I had the pleasure to interview, Andrew Wykes a British painter who currently professor of painting in Minnesota at the Hamline University in St. Paul. He has been painting at the The Ballinglen Art Foundation in Mayo, Ireland for three summers and is teaching a workshop there this summer (see this link for more info) Wykes studied at Richmond upon Thames College, Epsom School of Art and Design and an MFA in painting from American University. He has taught art for thirty two years in schools and colleges in the UK, Belgium and the US. Andrew has shown his work nationally and internationally including London and in New York. He is a recipient of three Minnesota State Arts Board Initiative Awards in 2009, 2013 and 2015. He was awarded a fellowship at the Ballinglen Arts Foundation in Mayo, Ireland, and is featured in the document film “Painting the Place Between”. He is represented by the Groveland Gallery in Minneapolis, MN and The Water Street Gallery.
Larry Groff: What were your early years like as a student and as a painter? How did you become a landscape painter?
Andrew Wykes: I have always painted, since I was a boy. I thought everyone did that, only to find out at Art College I had done an enormous amount of work from my past and the other students had made very little.
Back in the 1970’s in the London and the South East of England where I grew up, it was a different world in term of attitudes and outlooks. The landscape was less spoilt and over developed, much has changed since then and not all for the good.
I took a foundation course at Richmond upon Thames College in London in 1978, it was in the days before austerity took a grip. It was a year of exposure to many different art practices, fine art, painting, drawing, figure-drawing, illustration, graphic design, learning how to draw letters and proper spacing. Also learned about book-binding, photography, and an array of printmaking techniques. This was before computers. It was mainly aimed at commercial arts but if one were to be a graphic designer you would have had a really strong foundation to work off. It was rich experience for me.

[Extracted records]
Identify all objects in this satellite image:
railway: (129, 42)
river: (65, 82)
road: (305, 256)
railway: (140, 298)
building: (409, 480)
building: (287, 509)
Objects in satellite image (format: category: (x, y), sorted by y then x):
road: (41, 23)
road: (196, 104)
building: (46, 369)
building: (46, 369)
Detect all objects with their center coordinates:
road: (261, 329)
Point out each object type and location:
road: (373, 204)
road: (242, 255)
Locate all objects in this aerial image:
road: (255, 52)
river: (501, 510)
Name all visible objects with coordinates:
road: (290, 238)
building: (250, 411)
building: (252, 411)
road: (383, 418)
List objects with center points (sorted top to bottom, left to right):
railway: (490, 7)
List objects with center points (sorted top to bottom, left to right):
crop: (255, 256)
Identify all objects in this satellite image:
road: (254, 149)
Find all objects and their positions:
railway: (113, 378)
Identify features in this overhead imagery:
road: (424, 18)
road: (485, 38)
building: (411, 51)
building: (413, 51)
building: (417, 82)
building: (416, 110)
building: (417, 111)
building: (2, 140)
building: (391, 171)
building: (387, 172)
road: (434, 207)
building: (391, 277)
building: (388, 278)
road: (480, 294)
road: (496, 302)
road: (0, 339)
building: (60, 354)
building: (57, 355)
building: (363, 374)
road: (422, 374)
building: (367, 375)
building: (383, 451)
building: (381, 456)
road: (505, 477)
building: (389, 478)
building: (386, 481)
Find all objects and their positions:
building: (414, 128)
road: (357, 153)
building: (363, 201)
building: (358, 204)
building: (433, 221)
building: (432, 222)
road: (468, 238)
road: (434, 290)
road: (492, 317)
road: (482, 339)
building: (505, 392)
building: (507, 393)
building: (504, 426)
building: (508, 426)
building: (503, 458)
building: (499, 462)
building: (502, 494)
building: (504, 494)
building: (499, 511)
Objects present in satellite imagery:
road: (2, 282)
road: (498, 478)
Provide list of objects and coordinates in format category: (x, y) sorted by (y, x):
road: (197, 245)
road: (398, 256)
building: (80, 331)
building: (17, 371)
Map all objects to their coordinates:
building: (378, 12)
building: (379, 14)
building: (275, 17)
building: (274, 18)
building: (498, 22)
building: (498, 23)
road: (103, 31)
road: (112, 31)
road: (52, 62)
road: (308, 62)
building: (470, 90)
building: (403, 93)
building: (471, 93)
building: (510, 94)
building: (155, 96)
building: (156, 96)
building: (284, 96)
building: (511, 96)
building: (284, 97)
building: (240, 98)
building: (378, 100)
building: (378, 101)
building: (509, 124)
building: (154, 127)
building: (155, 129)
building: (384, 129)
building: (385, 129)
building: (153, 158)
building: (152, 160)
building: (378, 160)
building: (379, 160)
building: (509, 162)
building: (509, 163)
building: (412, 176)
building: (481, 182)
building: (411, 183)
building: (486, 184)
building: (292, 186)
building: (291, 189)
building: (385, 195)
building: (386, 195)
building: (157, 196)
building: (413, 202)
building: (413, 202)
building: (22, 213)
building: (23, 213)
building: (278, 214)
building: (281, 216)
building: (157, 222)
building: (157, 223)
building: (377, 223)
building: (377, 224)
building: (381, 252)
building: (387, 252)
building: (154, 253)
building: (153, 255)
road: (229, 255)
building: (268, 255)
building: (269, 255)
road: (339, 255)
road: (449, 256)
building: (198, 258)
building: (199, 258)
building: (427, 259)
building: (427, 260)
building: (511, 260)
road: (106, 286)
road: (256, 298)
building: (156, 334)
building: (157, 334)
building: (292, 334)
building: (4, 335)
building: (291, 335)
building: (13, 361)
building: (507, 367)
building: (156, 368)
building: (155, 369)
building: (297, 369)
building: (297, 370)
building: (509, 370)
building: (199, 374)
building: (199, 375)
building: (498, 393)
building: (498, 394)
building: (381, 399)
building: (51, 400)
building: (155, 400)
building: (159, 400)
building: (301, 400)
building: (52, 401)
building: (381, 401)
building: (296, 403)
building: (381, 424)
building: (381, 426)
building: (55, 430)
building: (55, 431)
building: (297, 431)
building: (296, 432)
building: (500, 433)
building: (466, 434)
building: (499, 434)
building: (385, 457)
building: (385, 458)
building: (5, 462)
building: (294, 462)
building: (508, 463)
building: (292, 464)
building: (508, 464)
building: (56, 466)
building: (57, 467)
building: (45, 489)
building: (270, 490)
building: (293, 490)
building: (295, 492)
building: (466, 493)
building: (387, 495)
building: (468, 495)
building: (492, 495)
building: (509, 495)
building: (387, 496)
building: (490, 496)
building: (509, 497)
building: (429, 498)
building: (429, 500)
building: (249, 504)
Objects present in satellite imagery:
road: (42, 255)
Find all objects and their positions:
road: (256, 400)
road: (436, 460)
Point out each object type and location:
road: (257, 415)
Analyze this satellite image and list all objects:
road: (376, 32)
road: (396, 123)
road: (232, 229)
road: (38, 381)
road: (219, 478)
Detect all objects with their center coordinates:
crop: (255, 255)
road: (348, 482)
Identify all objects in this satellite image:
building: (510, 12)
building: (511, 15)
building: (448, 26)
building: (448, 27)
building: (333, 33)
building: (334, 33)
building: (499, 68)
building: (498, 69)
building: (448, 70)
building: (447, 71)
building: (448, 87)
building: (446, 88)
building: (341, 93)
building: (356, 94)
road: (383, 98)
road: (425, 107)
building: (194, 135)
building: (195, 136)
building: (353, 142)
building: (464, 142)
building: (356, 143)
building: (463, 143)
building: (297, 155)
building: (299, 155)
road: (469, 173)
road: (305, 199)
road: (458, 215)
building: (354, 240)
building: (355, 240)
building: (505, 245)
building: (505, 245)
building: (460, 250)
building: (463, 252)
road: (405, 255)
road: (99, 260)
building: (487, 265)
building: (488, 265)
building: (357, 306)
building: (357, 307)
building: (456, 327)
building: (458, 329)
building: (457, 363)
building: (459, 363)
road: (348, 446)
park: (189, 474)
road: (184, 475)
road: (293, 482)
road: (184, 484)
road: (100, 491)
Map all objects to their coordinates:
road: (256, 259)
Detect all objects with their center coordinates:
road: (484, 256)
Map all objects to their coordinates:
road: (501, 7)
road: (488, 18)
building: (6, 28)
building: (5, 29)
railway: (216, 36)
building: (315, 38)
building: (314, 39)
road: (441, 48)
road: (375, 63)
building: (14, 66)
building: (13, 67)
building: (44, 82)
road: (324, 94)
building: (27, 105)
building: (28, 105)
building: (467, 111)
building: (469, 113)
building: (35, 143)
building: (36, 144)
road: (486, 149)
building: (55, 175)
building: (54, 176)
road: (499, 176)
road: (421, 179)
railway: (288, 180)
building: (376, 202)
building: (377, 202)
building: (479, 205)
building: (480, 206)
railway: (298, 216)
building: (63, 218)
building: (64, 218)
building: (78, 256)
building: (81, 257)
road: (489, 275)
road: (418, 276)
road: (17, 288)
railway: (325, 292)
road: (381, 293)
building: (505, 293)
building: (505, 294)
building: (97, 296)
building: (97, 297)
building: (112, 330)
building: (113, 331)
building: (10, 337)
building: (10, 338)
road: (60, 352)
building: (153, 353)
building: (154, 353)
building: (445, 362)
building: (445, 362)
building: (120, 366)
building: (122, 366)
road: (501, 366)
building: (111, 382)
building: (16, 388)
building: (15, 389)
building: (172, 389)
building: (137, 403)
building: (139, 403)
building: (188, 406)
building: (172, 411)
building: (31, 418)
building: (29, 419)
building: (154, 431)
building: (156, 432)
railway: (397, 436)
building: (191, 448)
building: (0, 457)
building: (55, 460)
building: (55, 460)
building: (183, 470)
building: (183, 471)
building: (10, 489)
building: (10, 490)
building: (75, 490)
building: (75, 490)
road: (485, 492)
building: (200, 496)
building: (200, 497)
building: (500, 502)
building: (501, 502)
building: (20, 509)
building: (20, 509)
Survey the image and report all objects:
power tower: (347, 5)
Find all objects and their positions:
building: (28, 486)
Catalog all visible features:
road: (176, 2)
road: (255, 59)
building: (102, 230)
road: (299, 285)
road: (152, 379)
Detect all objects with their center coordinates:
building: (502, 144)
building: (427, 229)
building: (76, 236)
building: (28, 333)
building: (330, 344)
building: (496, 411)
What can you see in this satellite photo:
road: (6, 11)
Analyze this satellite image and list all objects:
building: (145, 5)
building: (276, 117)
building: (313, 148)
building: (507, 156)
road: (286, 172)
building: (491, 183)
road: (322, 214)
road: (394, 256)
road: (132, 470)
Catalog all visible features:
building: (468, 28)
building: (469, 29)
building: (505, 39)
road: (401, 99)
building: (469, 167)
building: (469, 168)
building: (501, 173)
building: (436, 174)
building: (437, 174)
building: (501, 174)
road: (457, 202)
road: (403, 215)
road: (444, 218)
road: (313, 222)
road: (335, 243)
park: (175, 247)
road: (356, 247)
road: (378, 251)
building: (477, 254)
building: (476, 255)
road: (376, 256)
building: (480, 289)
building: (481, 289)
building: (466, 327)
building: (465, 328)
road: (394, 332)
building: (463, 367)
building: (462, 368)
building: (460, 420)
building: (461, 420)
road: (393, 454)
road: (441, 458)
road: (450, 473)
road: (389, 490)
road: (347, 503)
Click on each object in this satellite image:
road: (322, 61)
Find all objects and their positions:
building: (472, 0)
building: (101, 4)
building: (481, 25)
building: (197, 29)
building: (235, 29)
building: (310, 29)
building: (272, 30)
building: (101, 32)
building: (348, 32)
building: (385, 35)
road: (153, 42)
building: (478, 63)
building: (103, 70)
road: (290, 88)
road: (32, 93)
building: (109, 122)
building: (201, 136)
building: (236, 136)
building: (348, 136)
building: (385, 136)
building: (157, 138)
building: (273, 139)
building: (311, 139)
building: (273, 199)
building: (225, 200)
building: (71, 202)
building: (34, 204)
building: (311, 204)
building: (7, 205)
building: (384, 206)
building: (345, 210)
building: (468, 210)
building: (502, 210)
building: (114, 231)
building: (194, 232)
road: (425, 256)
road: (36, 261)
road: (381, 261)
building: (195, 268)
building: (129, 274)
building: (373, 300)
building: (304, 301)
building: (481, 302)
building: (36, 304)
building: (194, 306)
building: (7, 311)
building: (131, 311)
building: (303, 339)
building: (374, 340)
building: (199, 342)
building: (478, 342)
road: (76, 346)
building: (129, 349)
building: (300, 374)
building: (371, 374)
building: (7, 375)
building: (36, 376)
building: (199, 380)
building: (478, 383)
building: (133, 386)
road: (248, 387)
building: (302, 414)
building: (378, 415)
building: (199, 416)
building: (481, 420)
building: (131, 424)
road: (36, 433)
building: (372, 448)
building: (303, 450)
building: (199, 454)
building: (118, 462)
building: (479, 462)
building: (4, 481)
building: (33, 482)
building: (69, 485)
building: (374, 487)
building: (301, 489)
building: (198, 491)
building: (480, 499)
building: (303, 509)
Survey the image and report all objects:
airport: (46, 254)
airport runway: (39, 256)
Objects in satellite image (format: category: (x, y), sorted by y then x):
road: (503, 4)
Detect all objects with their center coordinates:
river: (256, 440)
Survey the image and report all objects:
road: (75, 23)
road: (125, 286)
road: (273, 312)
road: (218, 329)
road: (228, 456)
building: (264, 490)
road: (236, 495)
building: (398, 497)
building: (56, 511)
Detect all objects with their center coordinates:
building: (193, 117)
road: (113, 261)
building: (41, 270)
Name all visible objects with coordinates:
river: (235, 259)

Exercises:
a) Decide whether each statement agrees with the interview with Andrew Wykes, answering yes or no and quoting the words that decide it. (i) Wykes has taught art for thirty-two years. (ii) Wykes took his foundation course in 1978 at Epsom School of Art and Design. (iii) The foundation course included training in photography.
b) Using the interview with Andrew Wykes, answer each question briefly.
(i) Which gallery in Minneapolis represents Wykes?
(ii) In what decade was Wykes growing up in London and the South East of England?
(iii) What was the foundation course mainly aimed at?

Solutions per task:
a)
(i) Yes: "He has taught art for thirty two years in schools and colleges in the UK, Belgium and the US."
(ii) No: "I took a foundation course at Richmond upon Thames College in London in 1978"
(iii) Yes: "Also learned about book-binding, photography, and an array of printmaking techniques."

b)
(i) The Groveland Gallery
(ii) The 1970s
(iii) Commercial arts